▶ **Records**:
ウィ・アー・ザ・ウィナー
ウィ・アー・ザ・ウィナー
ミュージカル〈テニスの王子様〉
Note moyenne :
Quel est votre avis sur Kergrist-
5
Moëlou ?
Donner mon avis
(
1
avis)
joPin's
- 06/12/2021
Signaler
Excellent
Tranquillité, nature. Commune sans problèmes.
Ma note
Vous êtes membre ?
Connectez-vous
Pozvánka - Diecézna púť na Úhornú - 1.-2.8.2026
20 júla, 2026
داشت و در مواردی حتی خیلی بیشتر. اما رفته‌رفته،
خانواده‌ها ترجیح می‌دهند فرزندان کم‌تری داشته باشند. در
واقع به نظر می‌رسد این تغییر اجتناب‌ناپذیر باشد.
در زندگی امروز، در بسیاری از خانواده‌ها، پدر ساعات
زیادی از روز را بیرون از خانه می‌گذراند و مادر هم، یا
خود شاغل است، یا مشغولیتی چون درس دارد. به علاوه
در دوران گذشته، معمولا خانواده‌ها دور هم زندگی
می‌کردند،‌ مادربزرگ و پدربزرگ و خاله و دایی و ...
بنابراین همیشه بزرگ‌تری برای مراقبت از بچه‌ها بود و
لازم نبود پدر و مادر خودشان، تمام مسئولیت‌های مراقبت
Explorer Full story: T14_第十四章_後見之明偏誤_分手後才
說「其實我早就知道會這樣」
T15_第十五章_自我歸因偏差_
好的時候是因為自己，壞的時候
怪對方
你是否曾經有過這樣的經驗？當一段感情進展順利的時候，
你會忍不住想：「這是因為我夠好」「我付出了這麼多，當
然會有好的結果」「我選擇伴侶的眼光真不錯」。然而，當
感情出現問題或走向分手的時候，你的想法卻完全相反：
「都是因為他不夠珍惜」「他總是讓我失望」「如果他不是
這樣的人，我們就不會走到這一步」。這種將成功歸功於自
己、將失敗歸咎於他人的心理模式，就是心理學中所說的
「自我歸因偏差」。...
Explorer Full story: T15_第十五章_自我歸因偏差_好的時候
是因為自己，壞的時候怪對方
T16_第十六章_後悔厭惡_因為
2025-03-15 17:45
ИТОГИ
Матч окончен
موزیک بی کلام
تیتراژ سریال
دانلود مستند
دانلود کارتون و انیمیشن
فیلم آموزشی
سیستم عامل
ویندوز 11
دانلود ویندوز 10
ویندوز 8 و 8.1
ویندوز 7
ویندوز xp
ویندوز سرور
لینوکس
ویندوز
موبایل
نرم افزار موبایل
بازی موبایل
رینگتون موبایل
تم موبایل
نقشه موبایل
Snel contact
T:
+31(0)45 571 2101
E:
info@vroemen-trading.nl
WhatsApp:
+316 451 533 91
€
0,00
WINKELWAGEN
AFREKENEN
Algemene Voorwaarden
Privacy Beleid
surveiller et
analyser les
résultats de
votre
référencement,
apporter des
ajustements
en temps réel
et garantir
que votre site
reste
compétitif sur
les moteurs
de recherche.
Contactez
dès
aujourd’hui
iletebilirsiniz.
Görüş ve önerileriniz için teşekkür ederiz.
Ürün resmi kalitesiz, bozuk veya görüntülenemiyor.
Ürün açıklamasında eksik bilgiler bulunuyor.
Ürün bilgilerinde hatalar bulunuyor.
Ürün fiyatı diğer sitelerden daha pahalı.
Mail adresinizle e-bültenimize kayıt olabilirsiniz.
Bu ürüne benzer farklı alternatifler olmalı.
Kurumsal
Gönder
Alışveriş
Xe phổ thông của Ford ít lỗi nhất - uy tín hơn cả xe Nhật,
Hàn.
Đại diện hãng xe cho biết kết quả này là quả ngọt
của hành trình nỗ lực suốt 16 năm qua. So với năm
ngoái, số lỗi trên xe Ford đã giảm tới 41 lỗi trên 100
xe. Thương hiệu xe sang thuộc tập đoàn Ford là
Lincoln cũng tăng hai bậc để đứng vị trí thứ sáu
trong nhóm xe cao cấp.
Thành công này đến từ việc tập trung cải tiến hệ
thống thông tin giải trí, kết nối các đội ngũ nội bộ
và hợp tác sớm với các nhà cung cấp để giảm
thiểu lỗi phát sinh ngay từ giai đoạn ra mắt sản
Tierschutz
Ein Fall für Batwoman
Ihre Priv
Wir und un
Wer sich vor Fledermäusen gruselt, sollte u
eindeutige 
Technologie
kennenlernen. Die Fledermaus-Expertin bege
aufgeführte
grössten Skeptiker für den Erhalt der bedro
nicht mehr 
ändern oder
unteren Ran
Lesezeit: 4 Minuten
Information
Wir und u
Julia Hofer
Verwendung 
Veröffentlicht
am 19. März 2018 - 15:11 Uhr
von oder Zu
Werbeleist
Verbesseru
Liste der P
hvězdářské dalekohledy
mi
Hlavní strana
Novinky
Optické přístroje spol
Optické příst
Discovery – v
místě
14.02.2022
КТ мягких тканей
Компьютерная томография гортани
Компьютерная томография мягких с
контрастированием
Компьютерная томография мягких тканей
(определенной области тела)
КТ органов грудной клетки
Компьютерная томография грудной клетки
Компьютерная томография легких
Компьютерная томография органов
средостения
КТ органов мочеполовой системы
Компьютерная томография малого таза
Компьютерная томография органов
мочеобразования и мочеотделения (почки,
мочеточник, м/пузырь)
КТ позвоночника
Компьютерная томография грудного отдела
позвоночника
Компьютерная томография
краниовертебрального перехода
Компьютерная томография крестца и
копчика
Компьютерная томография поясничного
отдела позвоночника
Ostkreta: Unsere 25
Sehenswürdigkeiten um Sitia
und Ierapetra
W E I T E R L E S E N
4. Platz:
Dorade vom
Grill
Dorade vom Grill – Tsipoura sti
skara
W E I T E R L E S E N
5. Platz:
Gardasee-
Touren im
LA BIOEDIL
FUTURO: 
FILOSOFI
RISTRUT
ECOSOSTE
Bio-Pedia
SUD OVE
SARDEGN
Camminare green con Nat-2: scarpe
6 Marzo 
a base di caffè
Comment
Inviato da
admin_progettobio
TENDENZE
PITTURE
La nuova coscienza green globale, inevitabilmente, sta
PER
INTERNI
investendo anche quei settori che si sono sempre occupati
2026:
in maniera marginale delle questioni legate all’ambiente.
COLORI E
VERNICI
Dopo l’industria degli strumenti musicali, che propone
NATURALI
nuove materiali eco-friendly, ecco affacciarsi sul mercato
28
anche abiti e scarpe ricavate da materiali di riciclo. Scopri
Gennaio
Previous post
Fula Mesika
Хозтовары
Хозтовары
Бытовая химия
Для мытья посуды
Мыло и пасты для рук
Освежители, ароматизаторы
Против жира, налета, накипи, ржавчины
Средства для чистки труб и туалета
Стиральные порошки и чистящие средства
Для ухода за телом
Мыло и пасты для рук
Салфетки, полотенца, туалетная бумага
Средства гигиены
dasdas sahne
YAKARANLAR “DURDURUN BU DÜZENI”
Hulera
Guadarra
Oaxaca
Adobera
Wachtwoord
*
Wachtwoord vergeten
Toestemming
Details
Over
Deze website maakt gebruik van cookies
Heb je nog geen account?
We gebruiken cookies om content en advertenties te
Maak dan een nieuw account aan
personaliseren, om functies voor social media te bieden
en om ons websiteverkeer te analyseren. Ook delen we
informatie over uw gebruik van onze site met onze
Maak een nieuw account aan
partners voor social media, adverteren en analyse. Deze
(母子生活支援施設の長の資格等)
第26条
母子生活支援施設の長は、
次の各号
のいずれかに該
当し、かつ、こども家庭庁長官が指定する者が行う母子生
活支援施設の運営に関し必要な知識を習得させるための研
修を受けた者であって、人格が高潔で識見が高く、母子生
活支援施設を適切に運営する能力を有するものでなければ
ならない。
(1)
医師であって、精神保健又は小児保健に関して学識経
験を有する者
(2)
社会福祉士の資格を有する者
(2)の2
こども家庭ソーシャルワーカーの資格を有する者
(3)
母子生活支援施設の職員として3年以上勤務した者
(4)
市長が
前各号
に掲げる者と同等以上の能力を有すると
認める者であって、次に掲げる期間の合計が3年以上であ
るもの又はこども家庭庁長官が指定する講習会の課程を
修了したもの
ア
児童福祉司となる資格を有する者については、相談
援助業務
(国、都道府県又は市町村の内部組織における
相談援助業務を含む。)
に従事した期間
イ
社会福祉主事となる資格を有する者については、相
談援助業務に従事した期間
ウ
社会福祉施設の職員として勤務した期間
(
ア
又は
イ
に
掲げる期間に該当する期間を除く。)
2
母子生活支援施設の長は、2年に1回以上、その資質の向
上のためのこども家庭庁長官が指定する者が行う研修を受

▶ **About this task**: Output the lines from the beginning of the rows through the line containing "زیادی از روز", inclusive, as a JSON list of strings with one string per line and blank lines omitted.

▶ **Exercise result**:
[
  "ウィ・アー・ザ・ウィナー",
  "ウィ・アー・ザ・ウィナー",
  "ミュージカル〈テニスの王子様〉",
  "Note moyenne :",
  "Quel est votre avis sur Kergrist-",
  "5",
  "Moëlou ?",
  "Donner mon avis",
  "(",
  "1",
  "avis)",
  "joPin's",
  "- 06/12/2021",
  "Signaler",
  "Excellent",
  "Tranquillité, nature. Commune sans problèmes.",
  "Ma note",
  "Vous êtes membre ?",
  "Connectez-vous",
  "Pozvánka - Diecézna púť na Úhornú - 1.-2.8.2026",
  "20 júla, 2026",
  "داشت و در مواردی حتی خیلی بیشتر. اما رفته‌رفته،",
  "خانواده‌ها ترجیح می‌دهند فرزندان کم‌تری داشته باشند. در",
  "واقع به نظر می‌رسد این تغییر اجتناب‌ناپذیر باشد.",
  "در زندگی امروز، در بسیاری از خانواده‌ها، پدر ساعات",
  "زیادی از روز را بیرون از خانه می‌گذراند و مادر هم، یا"
]